Bridge Resources Corp.

Bridge Resources Corp.

May 17, 2010 14:45 ET

Bridge Resources Corp. Closes Bought Deal Financing

CALGARY, ALBERTA--(Marketwire - May 17, 2010) -


Bridge Resources Corp. (TSX VENTURE:BUK) (the "Company") is pleased to announce that it has closed its previously announced bought deal private placement financing, including partial exercise of the underwriters' option, for total gross proceeds of $8,662,000 (the "Offering"). Pursuant to the Offering, the Company has issued 17,324,000 units of the Company ("Units") at a price of $0.50 per Unit. The Offering was completed by a syndicate of underwriters led by Mackie Research Capital Corporation and including PI Financial Corp. and Byron Securities Limited (the "Underwriters").

Each Unit issued pursuant to the Offering consists of one common share of the Company ("Common Share") and one-half of one Common Share purchase warrant ("Warrant"). Each whole Warrant shall be exercisable into one Common Share for a period of 18 months following the closing of the Offering at a price of $0.75 per Common Share, provided that if the closing price of the Common Shares on the TSX Venture Exchange for a period of 20 consecutive trading days is at least $1.00 per Common Share, the Company will be entitled to provide notice to the holders of the Warrants advising that the Warrants will expire on the date specified in such notice (which date will be not less than thirty days after such notice) if not exercised prior to such early expiry date. All of the securities issued in connection with the Offering are subject to a four month hold period in accordance with applicable securities laws and TSX Venture Exchange policy.

The proceeds received by the Company from the sale of the Units will be used by the Company for the ongoing exploration and development of its gas and condensate properties in Idaho.

In consideration for their services, the Underwriters received a cash commission of 6.0% of the gross proceeds of the Offering and non-transferable common share purchase warrants equal to 6.0% of the Units issued pursuant to the Offering.

Following the completion of the Offering, the Company has 159,281,246 Common Shares issued and outstanding. The Offering is subject to final TSX Venture Exchange acceptance.

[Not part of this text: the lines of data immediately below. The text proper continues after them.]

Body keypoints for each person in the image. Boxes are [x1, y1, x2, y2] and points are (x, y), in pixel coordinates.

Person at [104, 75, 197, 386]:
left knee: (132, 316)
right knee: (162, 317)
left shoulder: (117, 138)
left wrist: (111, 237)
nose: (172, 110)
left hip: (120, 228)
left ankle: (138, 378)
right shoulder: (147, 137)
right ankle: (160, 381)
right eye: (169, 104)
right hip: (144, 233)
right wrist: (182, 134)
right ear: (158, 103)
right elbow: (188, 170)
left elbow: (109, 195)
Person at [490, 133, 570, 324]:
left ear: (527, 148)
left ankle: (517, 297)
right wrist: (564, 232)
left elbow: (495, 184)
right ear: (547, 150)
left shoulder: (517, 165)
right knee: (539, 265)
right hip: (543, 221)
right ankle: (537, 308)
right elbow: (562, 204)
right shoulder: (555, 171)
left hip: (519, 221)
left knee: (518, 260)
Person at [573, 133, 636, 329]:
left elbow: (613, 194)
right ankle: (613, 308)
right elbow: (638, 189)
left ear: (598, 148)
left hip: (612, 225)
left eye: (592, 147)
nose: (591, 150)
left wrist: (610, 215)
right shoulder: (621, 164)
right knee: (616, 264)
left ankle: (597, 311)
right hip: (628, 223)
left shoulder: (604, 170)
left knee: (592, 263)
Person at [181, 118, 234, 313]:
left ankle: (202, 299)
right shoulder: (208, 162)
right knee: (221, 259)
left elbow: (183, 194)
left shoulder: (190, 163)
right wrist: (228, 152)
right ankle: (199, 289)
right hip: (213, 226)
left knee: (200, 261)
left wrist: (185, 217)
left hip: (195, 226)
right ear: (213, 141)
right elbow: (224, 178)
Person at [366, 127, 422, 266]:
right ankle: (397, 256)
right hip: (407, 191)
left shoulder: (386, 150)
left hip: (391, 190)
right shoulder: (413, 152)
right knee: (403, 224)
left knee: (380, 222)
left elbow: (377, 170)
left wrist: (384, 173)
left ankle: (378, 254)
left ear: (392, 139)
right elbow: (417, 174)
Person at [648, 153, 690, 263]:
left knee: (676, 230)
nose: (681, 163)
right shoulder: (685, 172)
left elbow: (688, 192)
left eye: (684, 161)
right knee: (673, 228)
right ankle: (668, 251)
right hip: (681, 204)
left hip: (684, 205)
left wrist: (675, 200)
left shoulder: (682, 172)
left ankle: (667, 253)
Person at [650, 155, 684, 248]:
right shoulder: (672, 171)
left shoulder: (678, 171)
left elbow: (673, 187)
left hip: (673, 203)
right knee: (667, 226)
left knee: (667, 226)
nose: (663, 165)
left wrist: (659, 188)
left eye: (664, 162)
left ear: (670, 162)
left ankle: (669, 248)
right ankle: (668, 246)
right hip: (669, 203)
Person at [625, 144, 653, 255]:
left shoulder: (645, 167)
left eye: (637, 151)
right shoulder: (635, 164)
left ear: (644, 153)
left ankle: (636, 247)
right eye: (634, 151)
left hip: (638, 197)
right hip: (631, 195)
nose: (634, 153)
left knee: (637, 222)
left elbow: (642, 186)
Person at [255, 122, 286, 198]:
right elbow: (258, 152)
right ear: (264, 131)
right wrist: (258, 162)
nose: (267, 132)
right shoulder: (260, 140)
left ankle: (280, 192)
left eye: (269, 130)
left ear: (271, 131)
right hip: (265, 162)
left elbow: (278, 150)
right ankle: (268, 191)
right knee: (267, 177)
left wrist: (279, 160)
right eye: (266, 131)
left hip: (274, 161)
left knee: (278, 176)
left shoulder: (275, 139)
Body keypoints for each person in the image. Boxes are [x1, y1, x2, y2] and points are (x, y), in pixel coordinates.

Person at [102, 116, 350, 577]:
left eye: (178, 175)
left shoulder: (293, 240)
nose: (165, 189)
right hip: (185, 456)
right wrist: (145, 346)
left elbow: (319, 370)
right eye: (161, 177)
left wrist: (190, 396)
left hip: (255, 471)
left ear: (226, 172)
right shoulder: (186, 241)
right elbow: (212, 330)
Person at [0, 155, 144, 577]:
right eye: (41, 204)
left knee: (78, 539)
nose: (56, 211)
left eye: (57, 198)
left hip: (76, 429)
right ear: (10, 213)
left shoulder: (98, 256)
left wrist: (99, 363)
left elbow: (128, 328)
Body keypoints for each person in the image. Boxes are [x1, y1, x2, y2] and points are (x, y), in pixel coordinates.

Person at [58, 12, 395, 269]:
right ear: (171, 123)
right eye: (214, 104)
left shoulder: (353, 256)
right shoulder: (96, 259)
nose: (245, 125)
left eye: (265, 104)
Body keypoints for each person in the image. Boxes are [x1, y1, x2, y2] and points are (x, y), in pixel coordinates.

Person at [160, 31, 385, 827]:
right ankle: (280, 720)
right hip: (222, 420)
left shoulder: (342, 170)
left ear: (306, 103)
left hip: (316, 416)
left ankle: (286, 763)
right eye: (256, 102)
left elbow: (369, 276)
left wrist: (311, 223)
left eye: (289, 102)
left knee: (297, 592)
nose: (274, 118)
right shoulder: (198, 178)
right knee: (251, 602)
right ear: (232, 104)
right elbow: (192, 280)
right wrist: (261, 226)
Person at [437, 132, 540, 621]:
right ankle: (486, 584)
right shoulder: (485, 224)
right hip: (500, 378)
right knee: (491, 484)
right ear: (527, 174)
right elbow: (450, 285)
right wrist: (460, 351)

The securities offered have not been registered under the U.S. Securities Act of 1933, as amended, or any state securities laws, and may not be offered or sold in the United States absent registration or an exemption from the registration requirements. This press release shall not constitute an offer to sell or the solicitation of an offer to buy nor shall there be any sale of the securities in any jurisdiction in which such offer, solicitation or sale would be unlawful.

Cautions Regarding Forward-Looking Statements

Statements in this press release may contain forward-looking information including expectations of commerciality of any discovery, future operations, operating costs, commodity prices, administrative costs, commodity price risk management activity, acquisitions and dispositions, capital spending, access to credit facilities, income and oil taxes, regulatory changes, and other components of cash flow and earnings. The reader is cautioned that assumptions used in the preparation of such information may prove to be incorrect. Events or circumstances may cause actual results to differ materially from those predicted, a result of numerous known and unknown risks, uncertainties, and other factors, many of which are beyond the control of the Company. These risks include, but are not limited to, the risks associated with the oil and gas industry, commodity prices and exchange rate changes. Industry related risks could include, but are not limited to, operational risks in development and production, delays or changes in plans, risks associated to the uncertainty of reserve estimates, or reservoir performance, health and safety risks and the uncertainty of estimates and projections of production, costs and expenses. The reader is cautioned not to place undue reliance on this forward-looking information.

Neither TSX Venture Exchange nor its Regulation Services Provider (as that term is defined in the policies of the TSX Venture Exchange) accepts responsibility for the adequacy or accuracy of this release.